Dennis and Dee try to win over Frank by giving him "the perfect day", but Frank often uses his gun for everything. Their last stop is at Jersey Shore, where Frank thanks them for the day and tells him he will give them his money. However, Frank hands them his gun, telling him to kill him, which they refuse to do. Frank is angered to discover that they wanted to take away his gun and removes them from his will again. In New Jersey, Donald (Gregory Scott Cummins) provides the letters to Mac, and his attempts at reconnecting with his family are rejected. They arrive at the sisters' house, where they are revealed to be using the jar for ASMR, which made them rich. Mac is also annoyed to discover that his mother used the bathroom and cleaned herself with the letters, making them worthless. They return to the bar with Dennis, Dee and Frank, where Dennis goes on a tirade about their legacy.
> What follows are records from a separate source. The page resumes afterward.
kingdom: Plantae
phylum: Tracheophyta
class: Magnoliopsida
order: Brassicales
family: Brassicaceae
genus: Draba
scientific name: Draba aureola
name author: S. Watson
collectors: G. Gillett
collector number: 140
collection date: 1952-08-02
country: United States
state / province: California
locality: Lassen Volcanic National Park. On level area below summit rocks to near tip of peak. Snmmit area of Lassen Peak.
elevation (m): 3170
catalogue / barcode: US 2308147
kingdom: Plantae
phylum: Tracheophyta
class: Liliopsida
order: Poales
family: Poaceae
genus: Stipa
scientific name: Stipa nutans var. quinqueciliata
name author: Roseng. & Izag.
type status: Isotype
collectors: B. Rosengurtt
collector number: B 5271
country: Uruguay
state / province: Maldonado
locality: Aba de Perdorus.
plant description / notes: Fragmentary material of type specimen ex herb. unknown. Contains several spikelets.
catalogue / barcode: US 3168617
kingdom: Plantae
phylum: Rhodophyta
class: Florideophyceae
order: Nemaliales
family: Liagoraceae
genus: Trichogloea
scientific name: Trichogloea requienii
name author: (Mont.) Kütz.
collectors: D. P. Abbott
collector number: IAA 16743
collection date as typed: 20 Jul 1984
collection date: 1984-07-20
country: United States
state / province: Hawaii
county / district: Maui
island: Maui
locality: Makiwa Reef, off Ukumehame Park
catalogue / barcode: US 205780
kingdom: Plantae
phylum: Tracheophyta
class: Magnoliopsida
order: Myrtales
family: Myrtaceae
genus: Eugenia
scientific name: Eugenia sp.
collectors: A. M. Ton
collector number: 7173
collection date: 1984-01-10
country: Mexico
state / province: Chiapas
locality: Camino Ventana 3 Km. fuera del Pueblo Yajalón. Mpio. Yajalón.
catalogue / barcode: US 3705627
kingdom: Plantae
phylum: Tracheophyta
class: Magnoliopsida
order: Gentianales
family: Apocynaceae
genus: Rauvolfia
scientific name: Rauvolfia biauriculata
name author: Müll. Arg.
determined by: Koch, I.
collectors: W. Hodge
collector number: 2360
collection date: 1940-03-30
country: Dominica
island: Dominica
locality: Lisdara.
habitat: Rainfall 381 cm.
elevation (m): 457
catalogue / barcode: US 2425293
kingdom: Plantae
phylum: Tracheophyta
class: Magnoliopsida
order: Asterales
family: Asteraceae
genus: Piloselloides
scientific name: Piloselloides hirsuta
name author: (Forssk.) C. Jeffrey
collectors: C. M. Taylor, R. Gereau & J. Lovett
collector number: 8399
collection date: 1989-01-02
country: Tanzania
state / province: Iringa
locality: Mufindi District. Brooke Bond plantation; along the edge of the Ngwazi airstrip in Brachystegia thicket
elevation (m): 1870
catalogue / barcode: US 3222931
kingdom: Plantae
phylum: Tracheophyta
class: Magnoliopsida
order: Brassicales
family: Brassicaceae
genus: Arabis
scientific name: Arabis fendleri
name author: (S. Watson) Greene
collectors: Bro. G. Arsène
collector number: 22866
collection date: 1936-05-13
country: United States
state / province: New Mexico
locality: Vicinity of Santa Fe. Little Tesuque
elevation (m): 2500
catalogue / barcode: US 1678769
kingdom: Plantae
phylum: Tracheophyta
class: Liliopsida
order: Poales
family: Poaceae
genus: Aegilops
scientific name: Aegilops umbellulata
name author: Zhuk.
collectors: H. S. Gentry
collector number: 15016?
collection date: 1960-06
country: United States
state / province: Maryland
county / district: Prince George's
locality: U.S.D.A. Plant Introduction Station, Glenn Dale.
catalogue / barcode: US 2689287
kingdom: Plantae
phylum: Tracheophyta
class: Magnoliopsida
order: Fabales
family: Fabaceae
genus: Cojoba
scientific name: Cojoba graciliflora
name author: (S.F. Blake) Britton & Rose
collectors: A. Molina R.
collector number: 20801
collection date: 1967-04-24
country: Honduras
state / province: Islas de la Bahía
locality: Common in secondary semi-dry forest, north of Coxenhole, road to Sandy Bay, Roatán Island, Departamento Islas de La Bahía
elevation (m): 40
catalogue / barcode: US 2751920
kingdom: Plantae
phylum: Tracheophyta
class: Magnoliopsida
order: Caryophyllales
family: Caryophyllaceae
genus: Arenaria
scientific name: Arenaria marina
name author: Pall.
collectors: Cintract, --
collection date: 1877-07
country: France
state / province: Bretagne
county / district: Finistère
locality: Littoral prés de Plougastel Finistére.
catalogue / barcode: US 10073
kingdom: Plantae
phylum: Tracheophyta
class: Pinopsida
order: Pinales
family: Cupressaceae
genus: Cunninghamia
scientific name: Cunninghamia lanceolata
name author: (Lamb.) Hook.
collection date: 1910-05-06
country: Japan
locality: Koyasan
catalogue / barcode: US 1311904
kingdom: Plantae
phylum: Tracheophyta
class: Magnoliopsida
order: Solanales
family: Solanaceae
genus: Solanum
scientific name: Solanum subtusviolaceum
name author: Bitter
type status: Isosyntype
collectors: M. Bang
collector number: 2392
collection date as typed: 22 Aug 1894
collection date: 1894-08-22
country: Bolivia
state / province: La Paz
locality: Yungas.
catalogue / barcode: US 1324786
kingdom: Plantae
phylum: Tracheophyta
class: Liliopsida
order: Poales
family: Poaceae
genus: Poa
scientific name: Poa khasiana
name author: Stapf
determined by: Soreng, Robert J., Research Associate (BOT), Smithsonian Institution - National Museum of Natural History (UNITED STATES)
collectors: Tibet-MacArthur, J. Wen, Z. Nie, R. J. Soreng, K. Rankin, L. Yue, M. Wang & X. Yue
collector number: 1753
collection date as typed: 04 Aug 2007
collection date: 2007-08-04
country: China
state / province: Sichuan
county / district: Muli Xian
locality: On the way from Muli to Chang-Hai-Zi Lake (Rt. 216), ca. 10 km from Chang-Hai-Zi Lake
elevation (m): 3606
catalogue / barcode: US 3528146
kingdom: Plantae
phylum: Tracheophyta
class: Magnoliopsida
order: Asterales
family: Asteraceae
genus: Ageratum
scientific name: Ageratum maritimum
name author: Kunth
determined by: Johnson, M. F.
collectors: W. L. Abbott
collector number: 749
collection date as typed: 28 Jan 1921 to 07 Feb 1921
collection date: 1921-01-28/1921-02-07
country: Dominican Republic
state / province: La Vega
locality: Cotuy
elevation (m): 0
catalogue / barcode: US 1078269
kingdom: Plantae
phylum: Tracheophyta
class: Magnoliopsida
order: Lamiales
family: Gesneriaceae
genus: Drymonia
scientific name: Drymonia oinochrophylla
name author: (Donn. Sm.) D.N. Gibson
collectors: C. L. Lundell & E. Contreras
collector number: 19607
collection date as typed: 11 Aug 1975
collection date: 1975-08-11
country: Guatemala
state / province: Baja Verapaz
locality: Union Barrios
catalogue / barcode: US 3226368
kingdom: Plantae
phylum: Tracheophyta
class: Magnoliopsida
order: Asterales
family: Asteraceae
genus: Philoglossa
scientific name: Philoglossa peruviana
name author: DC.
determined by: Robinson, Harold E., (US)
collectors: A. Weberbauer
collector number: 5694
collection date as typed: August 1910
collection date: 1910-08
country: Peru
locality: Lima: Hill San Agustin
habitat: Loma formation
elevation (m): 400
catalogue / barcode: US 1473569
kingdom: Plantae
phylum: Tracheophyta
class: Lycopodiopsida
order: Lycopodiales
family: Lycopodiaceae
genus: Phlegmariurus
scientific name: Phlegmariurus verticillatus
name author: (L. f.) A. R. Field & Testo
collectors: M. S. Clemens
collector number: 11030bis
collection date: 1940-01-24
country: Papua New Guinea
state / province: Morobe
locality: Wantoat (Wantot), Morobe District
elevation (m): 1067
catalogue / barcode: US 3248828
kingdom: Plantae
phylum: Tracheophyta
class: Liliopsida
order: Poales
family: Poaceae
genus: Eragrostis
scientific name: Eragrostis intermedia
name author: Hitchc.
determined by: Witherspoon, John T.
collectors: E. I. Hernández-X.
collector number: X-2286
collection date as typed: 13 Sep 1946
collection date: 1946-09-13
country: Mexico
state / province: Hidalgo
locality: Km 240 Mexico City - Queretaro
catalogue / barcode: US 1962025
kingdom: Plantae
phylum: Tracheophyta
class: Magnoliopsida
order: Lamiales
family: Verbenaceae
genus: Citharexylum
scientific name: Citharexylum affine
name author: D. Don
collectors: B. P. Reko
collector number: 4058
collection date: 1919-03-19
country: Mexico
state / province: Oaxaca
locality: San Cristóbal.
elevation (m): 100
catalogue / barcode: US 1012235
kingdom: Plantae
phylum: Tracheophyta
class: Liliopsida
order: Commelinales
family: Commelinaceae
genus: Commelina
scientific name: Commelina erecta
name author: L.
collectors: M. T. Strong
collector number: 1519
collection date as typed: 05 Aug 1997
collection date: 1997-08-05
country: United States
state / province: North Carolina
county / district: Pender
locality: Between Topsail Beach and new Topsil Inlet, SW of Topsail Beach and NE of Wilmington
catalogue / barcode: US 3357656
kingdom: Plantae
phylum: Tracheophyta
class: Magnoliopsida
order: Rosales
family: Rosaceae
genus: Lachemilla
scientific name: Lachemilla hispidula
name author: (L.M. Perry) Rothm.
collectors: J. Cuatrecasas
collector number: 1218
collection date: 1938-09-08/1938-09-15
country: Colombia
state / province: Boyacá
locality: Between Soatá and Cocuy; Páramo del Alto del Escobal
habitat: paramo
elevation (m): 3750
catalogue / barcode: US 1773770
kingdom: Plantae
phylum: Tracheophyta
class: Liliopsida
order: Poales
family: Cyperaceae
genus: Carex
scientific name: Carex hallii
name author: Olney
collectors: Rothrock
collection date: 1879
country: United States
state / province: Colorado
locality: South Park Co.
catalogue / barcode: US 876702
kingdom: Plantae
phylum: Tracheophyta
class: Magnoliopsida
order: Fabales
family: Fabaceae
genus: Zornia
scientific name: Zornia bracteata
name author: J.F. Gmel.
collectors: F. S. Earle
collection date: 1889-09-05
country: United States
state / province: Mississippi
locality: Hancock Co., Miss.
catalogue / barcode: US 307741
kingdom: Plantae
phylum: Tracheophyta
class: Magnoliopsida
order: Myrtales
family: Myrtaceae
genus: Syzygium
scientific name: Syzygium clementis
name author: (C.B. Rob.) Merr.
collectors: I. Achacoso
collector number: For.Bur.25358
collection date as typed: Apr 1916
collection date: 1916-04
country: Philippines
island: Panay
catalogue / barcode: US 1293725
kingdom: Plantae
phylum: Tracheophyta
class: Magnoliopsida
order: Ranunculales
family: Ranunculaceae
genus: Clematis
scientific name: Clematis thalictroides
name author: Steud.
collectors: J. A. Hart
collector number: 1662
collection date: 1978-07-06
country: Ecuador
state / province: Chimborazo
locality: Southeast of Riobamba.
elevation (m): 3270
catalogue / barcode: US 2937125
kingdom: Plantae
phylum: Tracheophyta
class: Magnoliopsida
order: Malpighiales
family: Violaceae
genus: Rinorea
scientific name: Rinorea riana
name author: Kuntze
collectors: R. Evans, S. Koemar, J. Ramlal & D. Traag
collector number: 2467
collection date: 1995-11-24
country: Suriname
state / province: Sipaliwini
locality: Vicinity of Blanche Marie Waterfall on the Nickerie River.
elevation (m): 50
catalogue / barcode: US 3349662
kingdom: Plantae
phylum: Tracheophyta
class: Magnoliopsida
Frank then drops his gun on the counter, which fires and ricochets into Mac, Charlie and Frank's leg.

==Production==
===Development===
In May 2023, it was reported that the second episode of the sixteenth season would be titled "Frank Shoots Every Member of the Gang", and was to be directed by Richie Keen and written by writer's assistant Davis Kop. This was Keen's 14th directing credit, and Kop's first writing credit. Twins Olivia and Isabella Cohen appear as Charlie's younger twin sisters Bunny and Candy Kelly, characters whose only other appearance was in the 2005 first season finale "Charlie Got Molested", eighteen years earlier.

===Writing===
Charlie's subplot was inspired by a story shared by Danny DeVito to the cast on their first meeting in the series. DeVito's father was said to have kept a box of teeth, which "also sometimes held wristwatches." The story was used for the series, with the box changed to a jar belonging to Charlie's family.

==Reception==
===Viewers===
In its original American broadcast, "Frank Shoots Every Member of the Gang" was seen by an estimated 0.216 million household viewers and gained a 0.09 ratings share among adults aged 18–49, according to Nielsen Media Research. This means that 0.09 percent of all households with televisions watched the episode. This was a 30% decrease in viewership from the previous episode, which was watched by 0.305 million viewers with a 0.14 in the 18-49 demographics.

===Critical reviews===
"Frank Shoots Every Member of the Gang" received very positive reviews from critics. Ross Bonaime of Collider wrote, "in the second episode, 'Frank Shoots Every Member of the Gang,' Charlie, Mac, and their mothers go to meet Mac's uncle and Charlie’s sisters in order to gain pieces of their family's legacies. While it's always great spending time with these five, it's nice that this season tries to expand a bit more into the supporting characters that are equally fun to explore."

Emily Zemler of The New York Observer praised the premiere but considered the episode "slightly more hit or miss." Ray Flook of Bleeding Cool wrote, "These first two outings saw top-notch comedic writing & directing, supported by a cast that knows these characters better than most people know themselves." Jonah Krueger of Consequence wrote, "Even when episodes retread old ground, like 'Frank Shoots Every Member of the Gang' and its gun-centric commentary, the show still carries forward momentum."

Rendy Jones of Paste wrote, "'Frank Shoots Every Member of the Gang' once again has the gang ridiculing the — still too hot — subject of American gun control, or lack thereof. Both episodes are as funny as they are ingenious, establishing the rhythm for the rest of the season." Joel Keller of Decider wrote, "That episode was laugh-out-loud funny because of some of the more ridiculous, and disgusting, aspects of the story, like Charlie's mom crying while her mouth cascades blood; she pulled out her own tooth to try to make a new jar. There's also Mac's terse mother saying she has to 'smash' and keeping Mac quiet by putting out her cigarette on his knee. And the site of DeVito peeing on hydrants with his leg up will never not be funny."